樓下到處都掛上了紅彤彤的燈籠,花卉擺滿了街道。
因為過于熱烈,反而顯得孤單。
“我明白。”他說。
方建茗走了。
其他人也走了。
停車場里空蕩蕩。
沒人再來為難夏澤笙。
孫管家本開了勞斯萊斯“押送”他來到何甄處,可是這會兒連孫管家的車都不知去向,只給他發了條信息,說夏泰和讓他結束后回家——也許是很快從律所內某個人那里聽到了這封遺囑的事情,于是他就沒了價值。
畢竟,他已經再沒有什么可以被剝奪。
秦驥的妻子身份、二沙島的家、秦驥的死訊、遺產……最后,還有秦驥的愛人身份。
不……秦驥的愛,從來都不是他的。
“我送你。”秦禹蒼的聲音從他身后傳來,夏澤笙回頭去看,秦禹蒼按了車鎖,不遠處的二手觀途車位燈應聲亮了亮,然后秦禹蒼才回頭看他,面色凝重,“去哪里?”
“……其實說去哪里,也無處可去。”他嘆息了一聲,“送我回夏家可以嗎?”
他不得不回夏家——只要夏晗還沒有從夏泰和那里走,他也只好回去。
秦禹蒼似乎想說些什么,卻最后什么也沒說,只回了一句:“好。”
溫度開始下降。
不出所料,天空又飄了小雨。
雨水從天空落下,從車窗外滑落。
窗外那個繁華的廣州,被籠罩在一片煙雨朦朧中,唯有廣州塔依稀可見,帶著一種天然的疏離感。
就算是來到廣州生活已經十多年,他依舊不怎么能融入這座城市。仔細想想,他的前半生,好像一直處于這樣一種狀態。
他在湖南長大,從小在大伯家生活,逢年過節才能見到在廣東打工的父親……母親這個詞,在他幼年時都很少被訴諸于口,很久之后,他才依稀知道,父母離異,母親跟別人走了。
寄人籬下的日子并不好受,年少的歲月是暗淡的。
但是至少有家。
很快家也消失了,初中時就被所謂的星探挖掘,幾頓酒后,被洗腦成功的父親就瘋魔一般簽了合同,把他賣給了公司。
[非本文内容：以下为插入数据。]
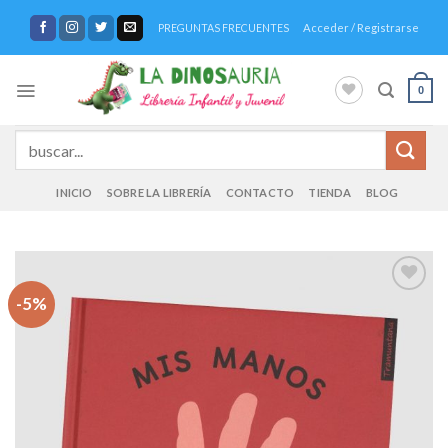
Saltar
Acceder / Registrarse
PREGUNTAS FRECUENTES
al
contenido
0
Buscar
por:
INICIO
SOBRE LA LIBRERÍA
CONTACTO
TIENDA
BLOG
-5%
Añadir
a la
lista de
deseos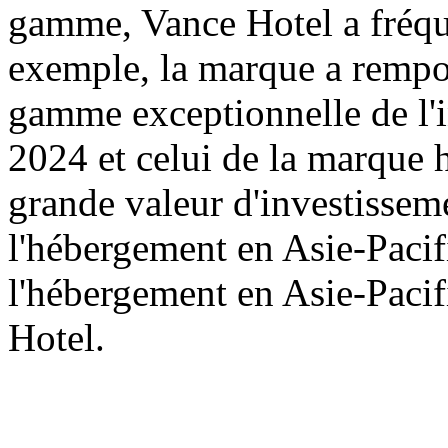
gamme, Vance Hotel a fréqu
exemple, la marque a rempor
gamme exceptionnelle de l'i
2024 et celui de la marque 
grande valeur d'investisseme
l'hébergement en Asie-Pacifi
l'hébergement en Asie-Pacif
Hotel.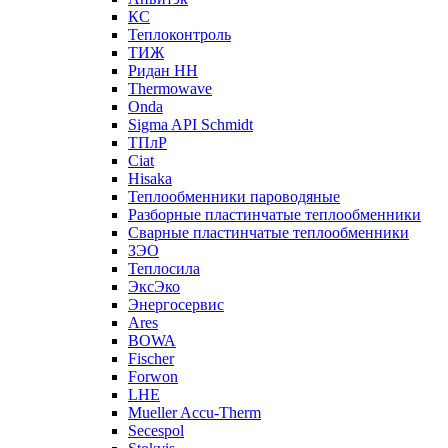
КС
Теплоконтроль
ТИЖ
Ридан НН
Thermowave
Onda
Sigma API Schmidt
ТПлР
Ciat
Hisaka
Теплообменники пароводяные
Разборные пластинчатые теплообменники
Сварные пластинчатые теплообменники
ЗЭО
Теплосила
ЭксЭко
Энергосервис
Ares
BOWA
Fischer
Forwon
LHE
Mueller Accu-Therm
Secespol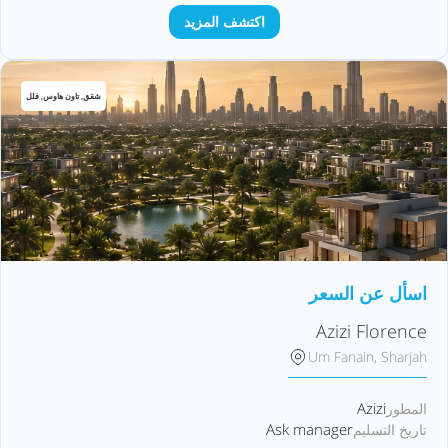
اكتشف المزيد
شقق, تاون هاوس, فلل
اسأل عن السعر
Azizi Florence
Um Fanain, Sharjah
Azizi
المطور
Ask manager
تاريخ التسليم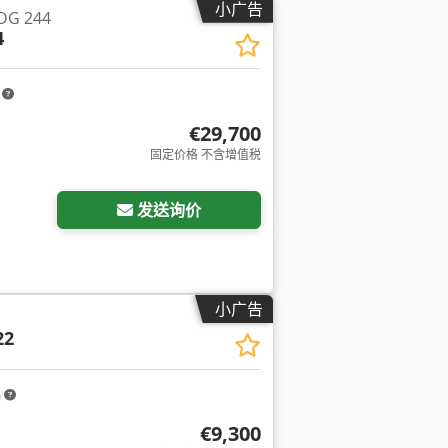
小广告
DG 244
4
m
€29,700
固定价格 不含增值税
发送询价
小广告
22
m
€9,300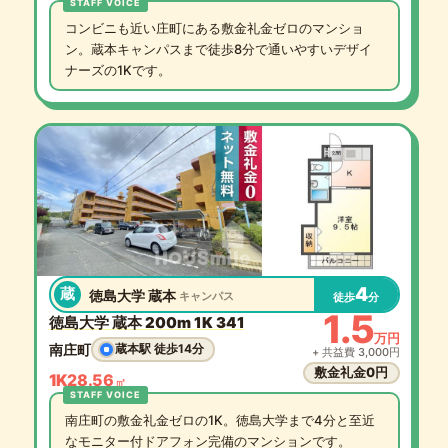
コンビニも近い庄町にある敷金礼金ゼロのマンショ
ン。蔵本キャンパスまで徒歩8分で通いやすいデザイ
ナーズの1Kです。
4
蔵
徳島大学 蔵本
キャンパス
徒歩
分
1.5
徳島大学 蔵本 200m 1K 341
万円
南庄町
蔵本駅 徒歩14分
+ 共益費 3,000円
敷金礼金0円
1K
28.56
㎡
南庄町の敷金礼金ゼロの1K。徳島大学まで4分と至近
なモニター付ドアフォン完備のマンションです。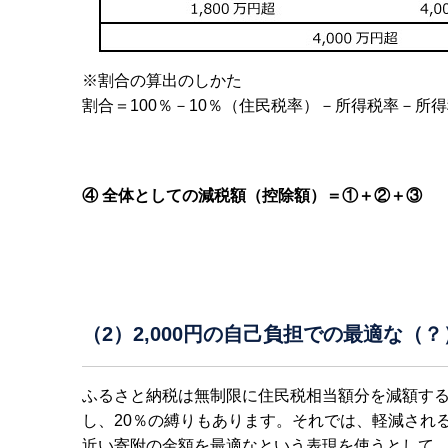
※割合の算出のしかた
割合＝100％－10％（住民税率）－所得税率－所
④ 全体としての減税額（控除額）＝①＋②＋③
（2）2,000円の自己負担での最適な（
ふるさと納税は無制限に住民税相当額分を減額する
し、20％の縛りもあります。それでは、軽減され
近い寄附の金額を最適なという表現を使うとして、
然后是出道,跑通告,接廣告,二十四小時連軸轉,給公司賺錢,直到被夏泰和看中,成為他眾多“收養的義子”之一。
他記得高中錄取通知書寄到家中的那一天。
也是他被迫中斷了學業,提著一個行李箱,被送上了開往廣州的大巴車。
從那一天起,他再也沒有回過湖南。
他像是浮萍,一直飄啊……直到遇見了秦驥,才義無反顧落在了他的身旁。
二沙島的秦公館,也許在很多人看來,不過是一套冷冰冰的象征著金錢地位的房子。
卻是他的家。
是秦驥給他的一個家。
最開始,不過是因為對秦驥單純地愛慕,覺得能結婚的就好了。又是什么時候產生了這樣的癡心妄想呢?
夏澤笙回憶。
他是小心翼翼的。
可是秦驥對他分外縱容,家里的事情從來不過問,都由他做主。無論他做出什么飯菜,秦驥從未有異議。就算在家里的時候,兩個人幾乎見不上面,可是任何需要兩個人出席的場合,秦驥都會很配合地站在他身邊。
他似乎理解錯了這種放任自流。
于是把心,化作一顆小小的種子,在那里悄然地扎下了根,緩緩長出新芽,長出藤蔓,長出枝葉,在秦驥的身側,若即若離卻又親密無間。那些小小的枝葉,盡力舒展,妄圖也為秦驥遮擋些風雨。
他這種天真,在如今看來,分外滑稽。
“你是不是還在發愁何甄說的事情?情況確實對你不利,但是也沒有想象中那么糟糕。而加工廠的問題,好解決。”秦禹蒼說,“錢的問題而已。甚至遺產的問題,都——”
“我是不是很可笑?”夏澤笙忽然問。
秦禹蒼一頓。
二手車的除霧沒有那么好,車窗上起了水汽,涼意讓車內升起了霧氣,夏澤笙用指尖在車窗上畫出一個不算圓的人臉,眼睛彎彎的仿佛在笑。
可是畫到嘴角時卻并沒有上揚。
于是形成了一種似哭似笑的表情。